Après six heures de détention, voici enfin que monte sur la scène du Théâtre Plaza la meute masquée et cagoulée de Mgla. Véritable phénomène qui mène le mouvement black métal atmosphérique des dernières années, les polonais jouissent d’une popularité toujours grandissante, qui les porte aujourd’hui en tête d’affiche d’une soirée à guichets fermés. Tournant sans relâche depuis les dernières années, les Polonais sont en maîtrise totale de leur musique, envoyant avec précision les titres de l’excellent Exercises In Futility. Massif, planant mais puissant, Mgla arrive à dominer la soirée, en grande partie parce que le public connaît les morceaux, et arrive à les reconnaître, malgré l’ironique brouillard sonore.
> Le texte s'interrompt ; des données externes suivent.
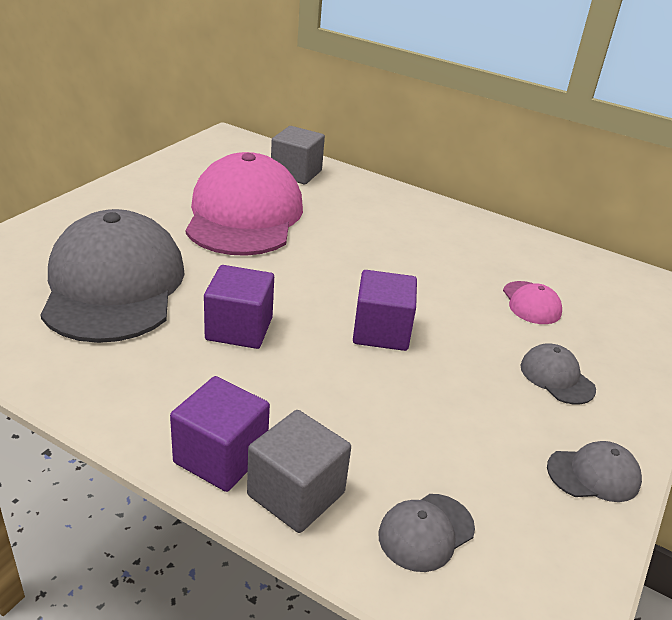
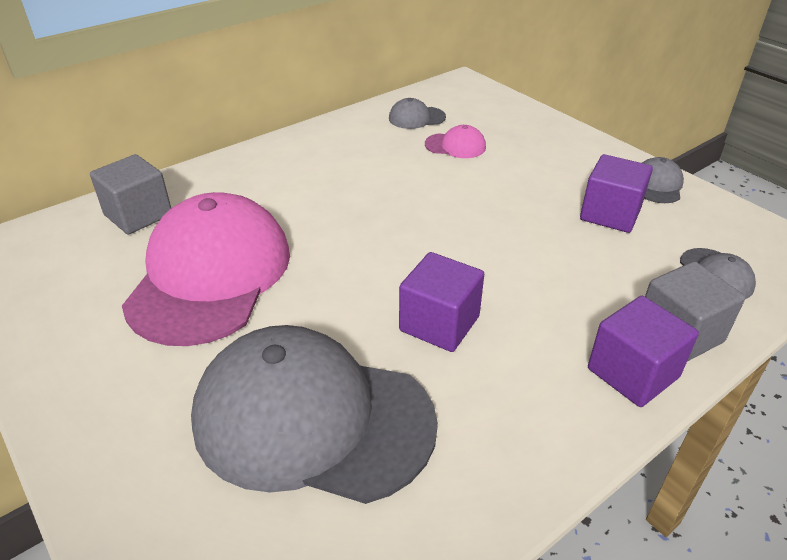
camera: 65 degrees left, 5 degrees up
pink cap [186,152,303,256] -> pink cap turned 75 degrees clockwise [122,192,290,346]
purple cube [353,270,417,351] -> purple cube moved to [580,154,653,233]
grey cap [521,343,596,405] -> grey cap moved to [389,98,446,129]

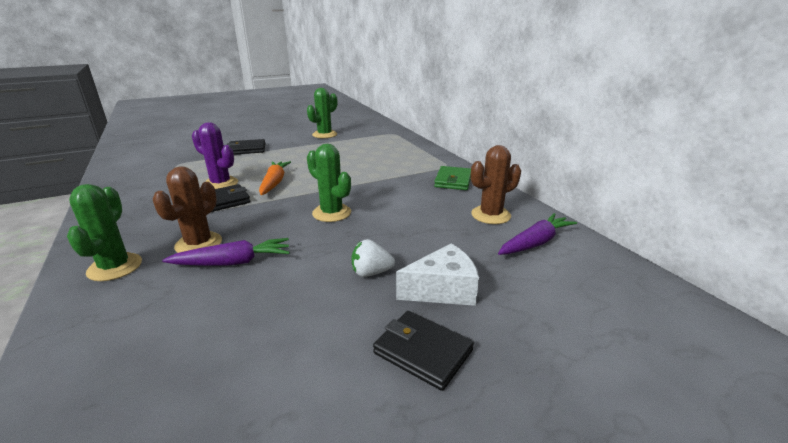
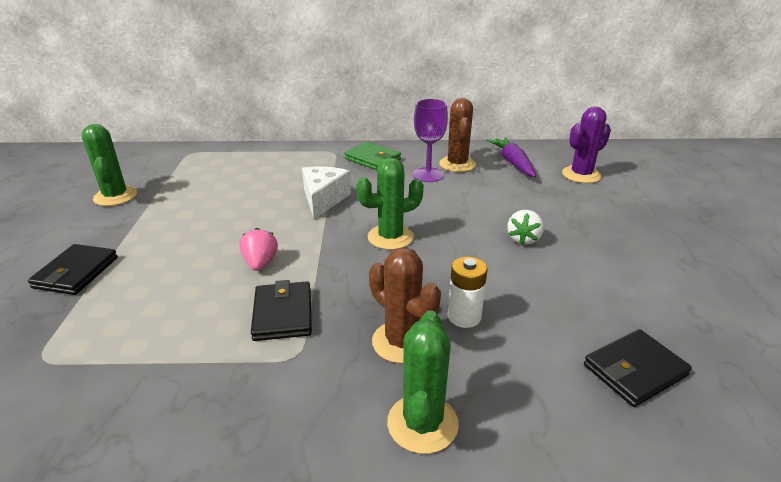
camera: 65 degrees left, 5 degrees up
green cactus [67,184,142,281] -> green cactus turned 75 degrees clockwise [387,311,459,454]
purple carrot [162,238,289,266] -> white battery [448,257,488,328]
purple cactus [192,122,238,189] -> purple cactus moved to [562,106,611,183]
orange carrot [259,161,291,195] -> pink strawberry [239,228,278,271]
black wallet [373,311,474,391] -> black wallet moved to [584,329,692,407]
white cheese [396,244,479,306] -> white cheese moved to [302,167,351,220]
none -> purple goblet [413,99,448,182]

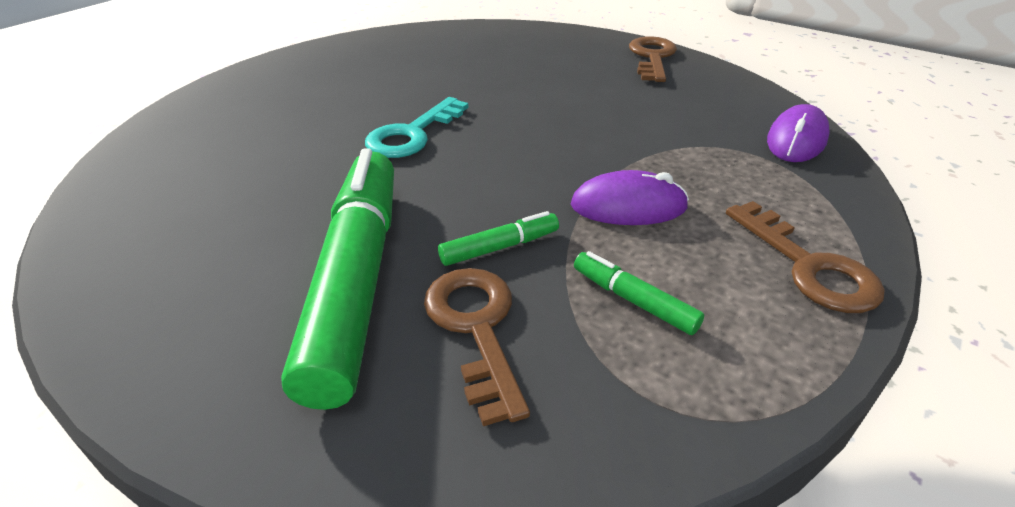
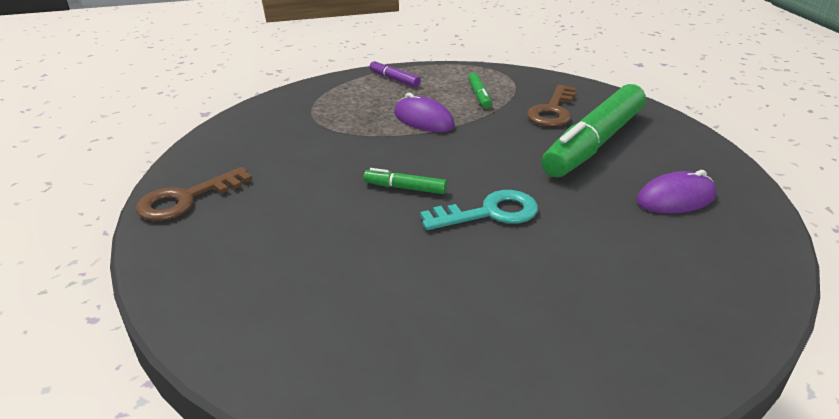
camera: 140 degrees left, 5 degrees down
green marker [438,211,559,266] -> green marker moved to [363,168,447,194]
brown key [726,201,885,313] -> purple marker [370,60,421,87]
purple mouse [767,104,830,162] -> purple mouse moved to [637,170,716,213]

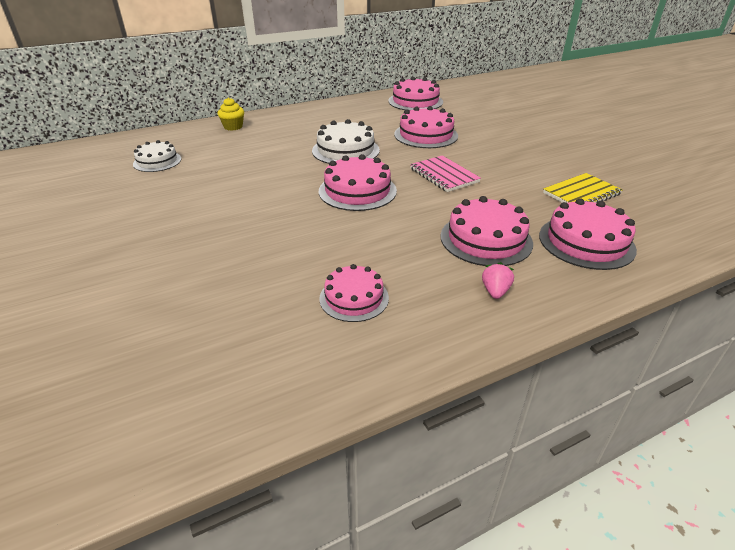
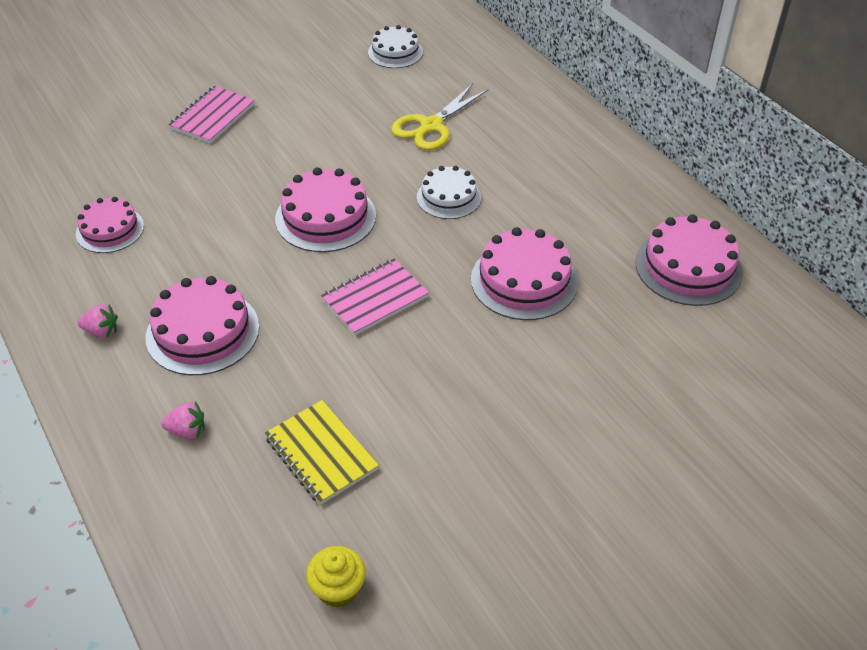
camera: 85 degrees right, 10 degrees up
yellow cupcake [218,97,244,130] -> yellow cupcake moved to [306,546,366,608]
white cake [312,119,380,164] -> white cake [417,166,481,219], size x0.65
pink cake [539,198,637,270] -> pink strawberry [161,401,205,439]
none -> pink notebook [168,86,255,144]
none -> yellow scissors [391,83,489,150]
Avec des chefs d’œuvres comme la septième et dernière pièce de l’album With Hearts Toward None ,VII, et cette incroyable montée progressive et subtile, qui rajoute un élément à chaque mesure pour exploser dans un orgasme black metallique. Remarquable, mais pas autant que leur première prestation il y a quelques années sur cette même scène.

 Il aura définitivement manqué un élément dans cette soirée. Mgla aura porté une malédiction, possédé par son propre nom, où l’aura du black metal se sera perdue dans la brume, dans un son brouillon, ne valorisant pas ces groupes de qualité, sur un fond de répression et sécurité un peu excessives.